Mid-Continent University Top Questions

What should every freshman at your school know before they start?


Look at other schools.


The biggest advice that I could would be to just go to college! You may not know exactly what you want to be when you grow up yet (the first two years are to figure that out), you may be sick of school, and you may be terrified of failure, but the biggest first step is just to go! You can find jobs right out of high school that may amount to a decent wage and have the possibility of promotions and optional careers. You will also quickly find that they are not so satisfying and that wage may become not so decent with time. Besides while you're slaving away learning about the harsh realities of a blue collar life, your friends who went to college will be gaining awesome exeperiences, making lifelong friendships, going on unforgettable summer vacations, and walking away without ever knowing those same realities. And yes, they may have to sometimes take a break from all that to study and work hard too. More school only seems like torture now because you are familiar with it. You don't want to become familiar with how that crochety old cashier at your local grocery store feels!


Assuming that I could go back in time and talk to myself as a high school senior, I would rethink my actions to not get marriage right out and school, and to go right into this university. I now know that having a good background is very important. Having a good college life and making the transition can be very rewarding and great experience. Some good advice I have learned along the way is to study hard and pace your self. Work hard to earn a degree is so worth it. I at all times tell other how important it is to earn a degree. It will open many doors for you.

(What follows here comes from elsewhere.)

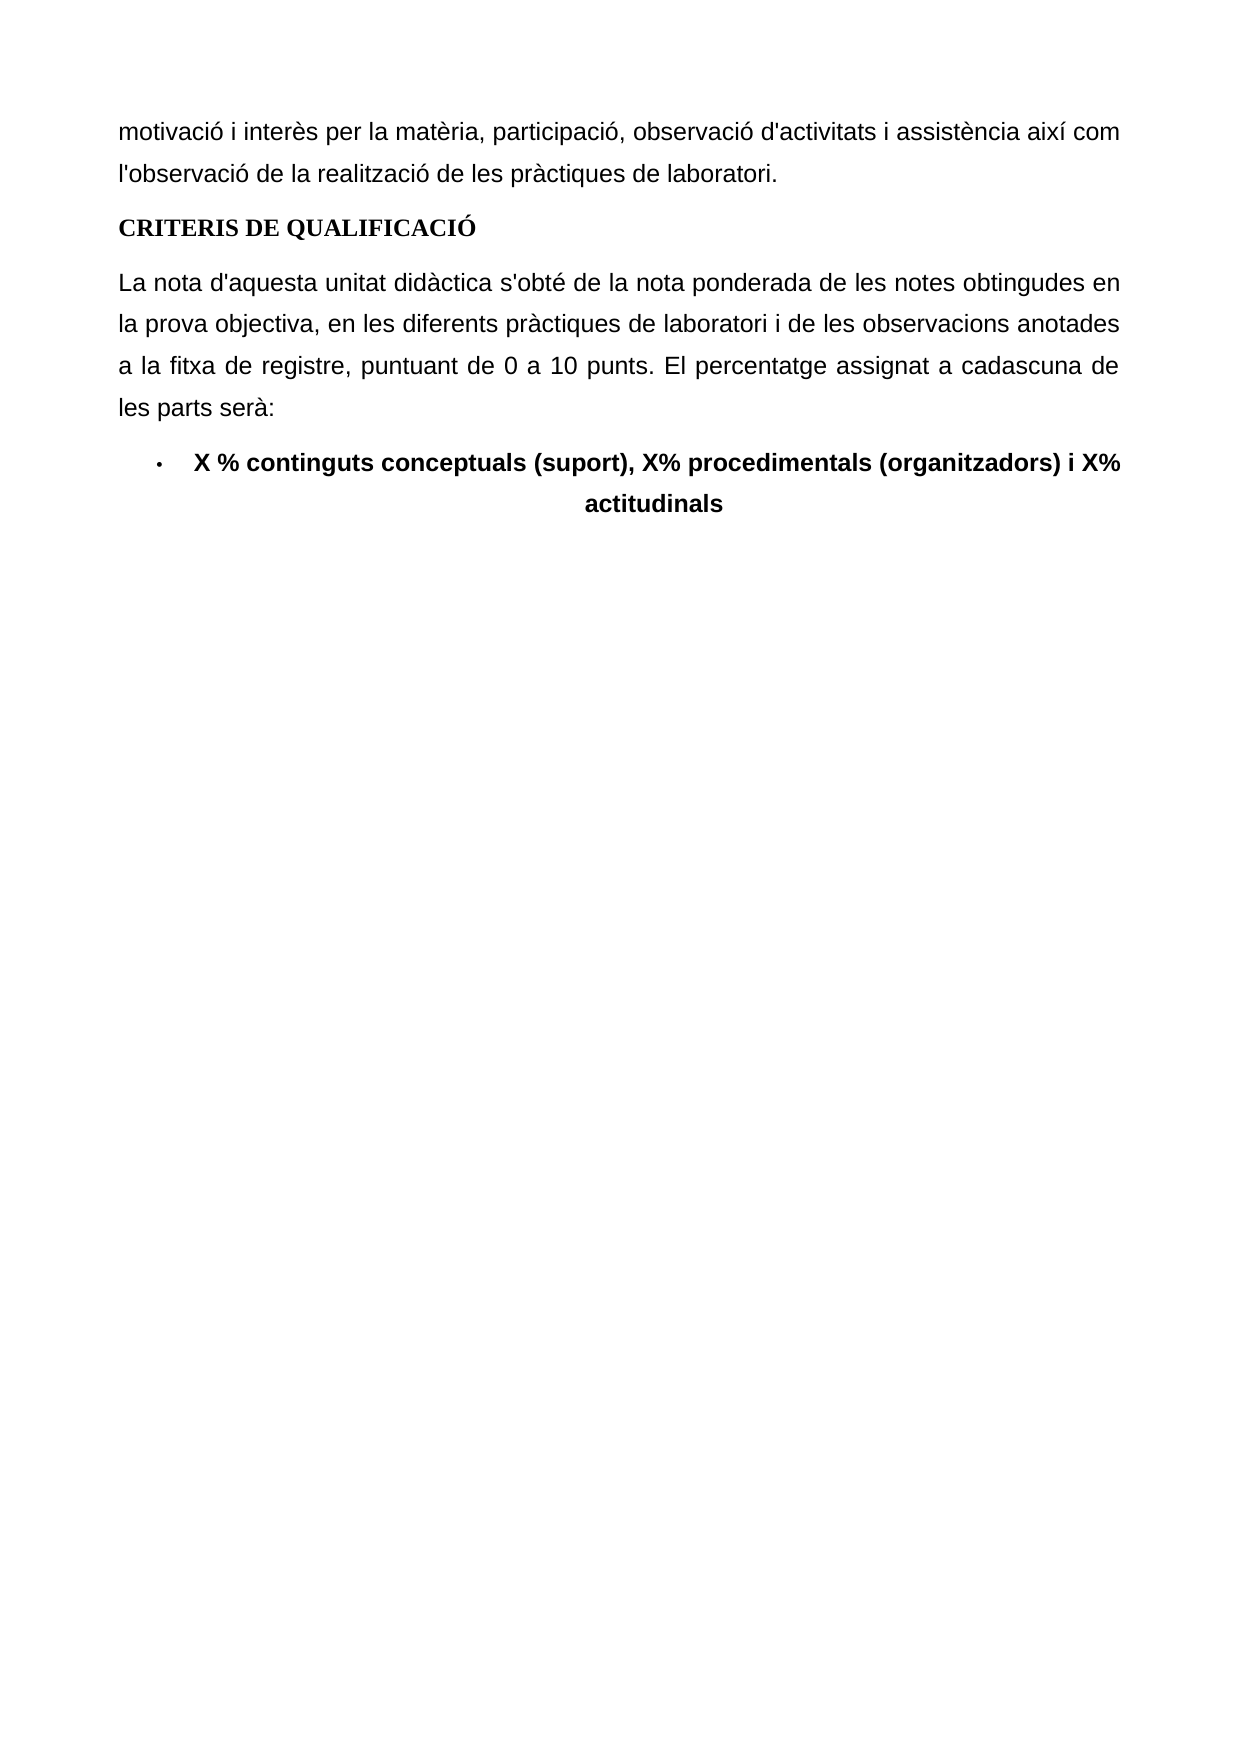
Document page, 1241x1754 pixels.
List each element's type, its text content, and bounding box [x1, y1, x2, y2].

I would tell like to tell myself to go on and get into school early while they were younger and had someone older to help them, they need the education, in the long run it pays off, school helps you get better paying jobs, do it for a better future.


College is hard, it's time comsuming. College isn't something that you can take lightly. Yes, it can be fun and recreational, however, you have to be goal oriented. College responsiblities are great, you are now an adult who has to be in charge of most things in your life. You need to be able to juggle school responsiblities and life outside of school. College can be fun and you get to meet a lot of new people. Just give it all you got and in the end if you either fail or succeed you at least know you gave it all you had.


Finding the right college is not anything to rush into, take your time and research each one in the area of study that you are wanting to pursue. Random picking of a school just because of the fun things to do there will not further your career choices. Make sure there is a variety of studies to work with, you may decide along the way that there are other studies that will enhance the major you are working toward, but may not be offered at that particular college. Stay focused, but above all pick one that will give you joy and pride in attending.


As being both a traditional and non-traditional student in pursuing an undergraduate college degree, I would encourage parents to be involved in their student's decision of where he/she will attend. It is important to begin the scholarship application process EARLY, to ensure adequate financial aid. Scholarships can be an excellence source of funding for college. Exhaust all resources for scholarship searches! In order to make the most of the college experience, it is so important for the student to feel a sense of individuality, but that he/she also can have an open relationship with his/her parents. As the student makes the transition into adulthood through a brief career at college, he/she should feel secure in knowing that he/she can spread his/her wings and fly, yet know that home and loved ones are supporting them as they develop into becoming a productive part of this thing we call "life."